If you want to buy a food book for someone this Christmas, you will have no difficulty choosing from the celebrity chefs and TV tie ins: Tom Kerridge, Yottam Ottolenghi, James Martin, Gordon Ramsay, Carluccio, Delia, Jamie, Hugh and Mary.
But we think there are many interesting, talented food writers out there who you may not have heard of, that also deserve to be read and we’d like to tell you about some of them. Here are the books that have sparked our interest this year and we hope you will like them too.
Not a recipe book, though it does have a handful of recipes, but the story of Anya von Bremzen’s life growing up in the Soviet Union. She describes with both humour and nostalgia her experiences of communal kitchens, empty shelves, food queues and making friends with foreign embassy kids in order to score Juicy Fruit chewing gum. As well as her own story of love and longing, she charts seven decades of Soviet life through food: Lenin’s bloody grain requisitioning, WWII starvations and the deprivations and excesses of the Stalin, Krushchev and Gorbachov eras. It won The Guild of Food Writer’s Book of the Year Award, (I confess to being a jury member). It’s my book of the year and I love it.
This book by Israeli husband and wife team Itamar Srulovich and Sarit Packit is based on the food they serve at their London restaurant Honey & Co, a very on-trend place having received a cracking review from Jay Rayner and subsequently won the Observer Food Monthly, Best Small Restaurant Award. The book is a delicious collection of the food they serve in what is no more than a café in London’s Warren Street, but it’s our kind of food: relaxed, uncheffy, with flavours of the Levant and a touch of Ottolenghi (Sarit worked there for a time). I’ve only had it a couple of months and the pages are already splattered.
We’ve much enjoyed this book by Hattie Ellis reviewed in full here. Packed with detail about the huge range of honeys available, the life and times of the honey bee and a lovely collection of recipes.
A work of true scholarship by historian Peter Brears, who if you haven’t come across him is the former curator of York’s Castle Museum and Leeds City Museum, consultant to the National Trust and English Heritage, has written the standard work on medieval dining and is the world authority on jelly. This book is an updated and much expanded (double the size) version of the book he wrote in 1987, in it Peter Brears looks at the staple foods of Yorkshire’s past: porridge, oatcakes, bread, meat fish, puddings and cakes. He explains how, when and where they were eaten with chapters on weddings and funerals, feasts, fairs and customs. Peter Brears was our neighbour when we lived in Leeds, so I went back to interview him for the Yorkshire Post. You can read about his life and times here, but if you have any interest in Yorkshire and its history through food, then this book should be on your book shelf.
Another favourite of mine is this wonderful memoir by Fuchsia Dunlop. It was published in 2011, but I only came across it a month ago and devoured it in a couple of days. Fuchsia travelled to Sichuan Province vowing to eat everything, however bizarre, that was put in front of her. She took a professional’s chefs course – the first westerner ever to do so, and in the following years travelled around the country immersing herself in Chinese culture through its food. It’s a fascinating insight into real Chinese food, funny and entertaining as well. A great read.
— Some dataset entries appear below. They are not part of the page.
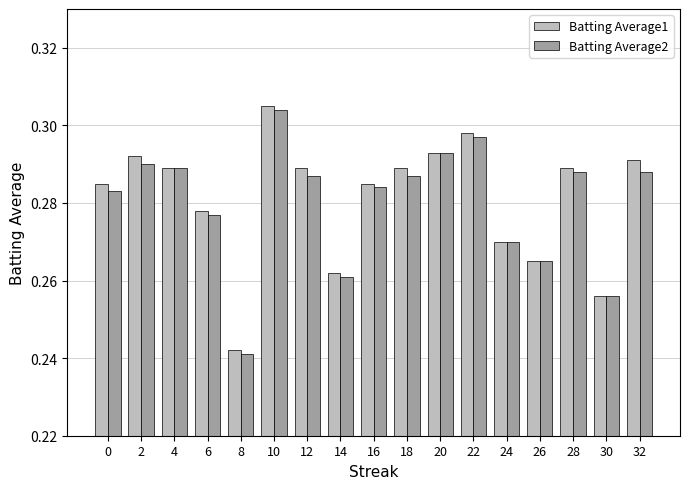

The value of Batting Average1 at 16 is 0.2. True or false?

False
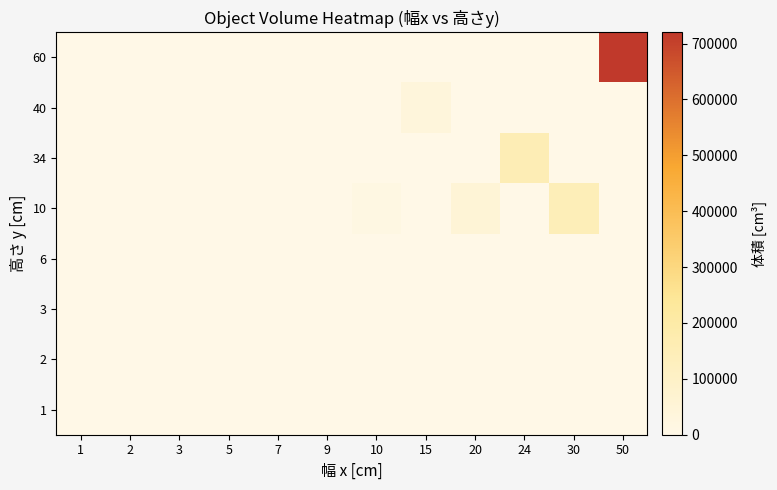

At 24, list the series in order from largest to smallest.

34, 1, 2, 3, 6, 10, 40, 60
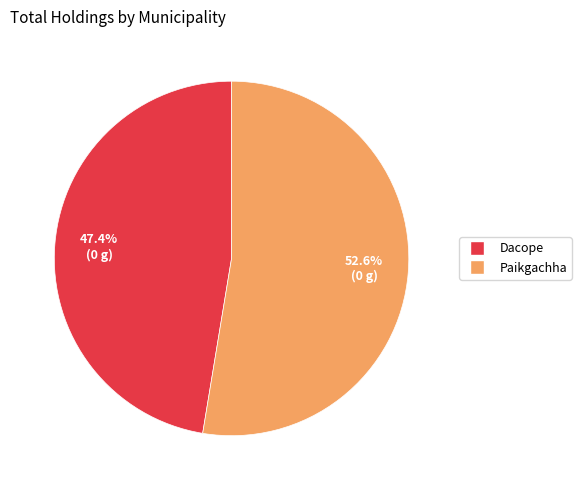

Which category has the biggest portion of the pie?

Paikgachha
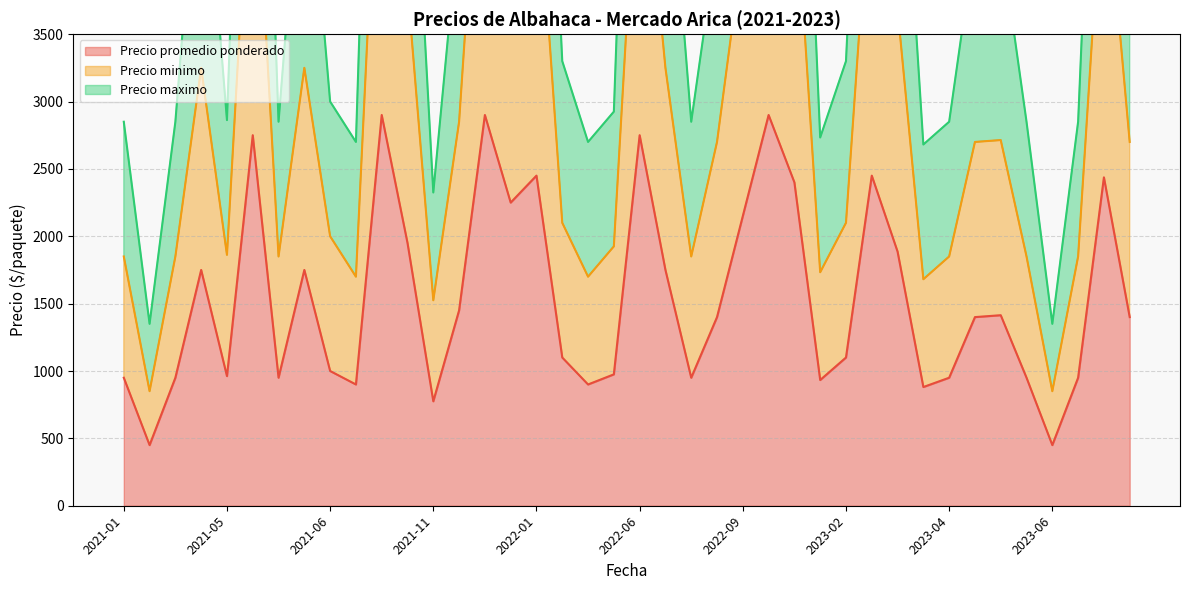

Which series has the widest spread of values?

Precio maximo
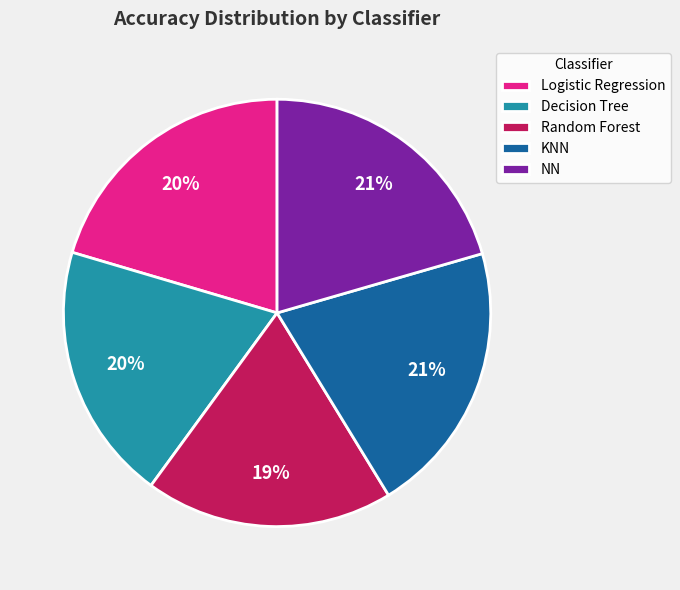

Do Logistic Regression and Decision Tree together represent more than half of the pie?

No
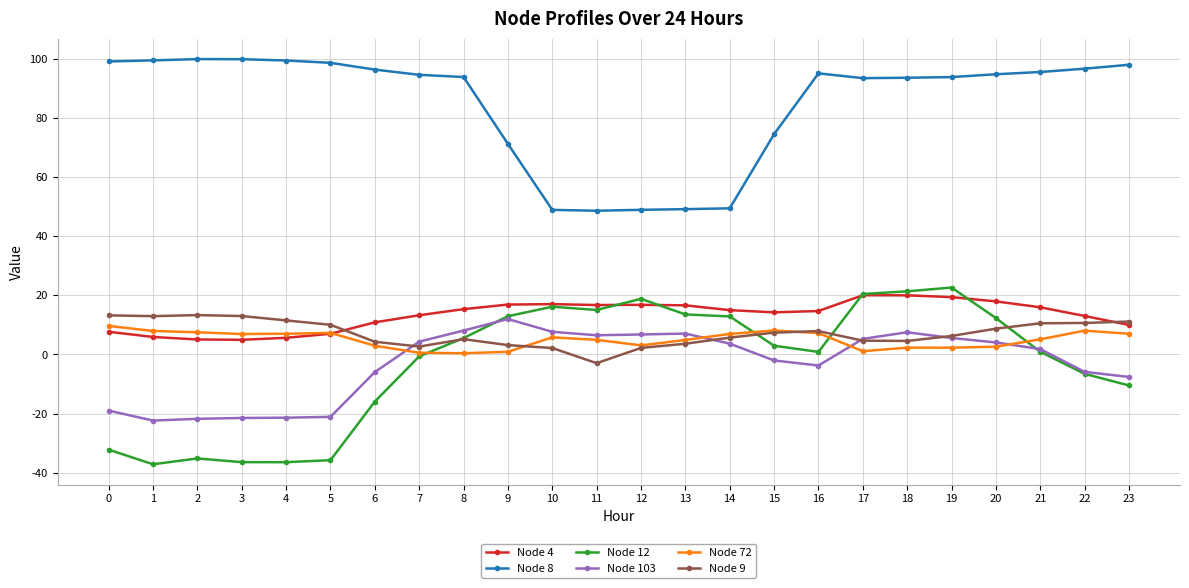

At which category does Node 12 reach its first local peak?

2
We were put onto the Green Kitchen blog by Joan, and so snapped up the book when it came out in spring. It’s written by an impossibly beautiful young Swedish/Danish couple, David Frenkiel and Luise Vindahl. David is a magazine art director so the photography and styling is fabulous. Luise is a Nutritional Therapist so packs it with health-giving recipes like herb and pistachio falafel and stone fruit salad with goat’s cheese. Many of the recipes are gluten free and vegan and while they sometimes ask for recherché ingredients like kamut flour and kelp noodles most dishes use easily found ingredients. We haven’t yet seen a copy of their latest book Green Kitchen Travels, but it was pick of the year on BBC Radio 4 Food Programme and that’s good enough for us.
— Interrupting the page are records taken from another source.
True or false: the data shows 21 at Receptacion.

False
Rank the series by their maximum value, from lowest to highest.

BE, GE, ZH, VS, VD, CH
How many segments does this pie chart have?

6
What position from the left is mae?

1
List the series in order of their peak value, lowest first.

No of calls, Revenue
Another blog we love is Deb Perelman’s Smitten Kitchen. A New Yorker who writes like you’re her best friend gives us recipes that are homely, accessible and unfussy, which is just how we like ’em. She covers breakfast dishes, mains, tarts, pizza and sweet things. Perelman was a vegetarian for a decade so understands what makes a tasty and interesting non-meat dish and there are plenty in this book like her linguine with cauliflower pesto or leek fritters with garlic and lemon. Every recipe too has a story to tell, so if you are the kind of person who likes to take a cookery book to bed there is plenty of bedtime reading here.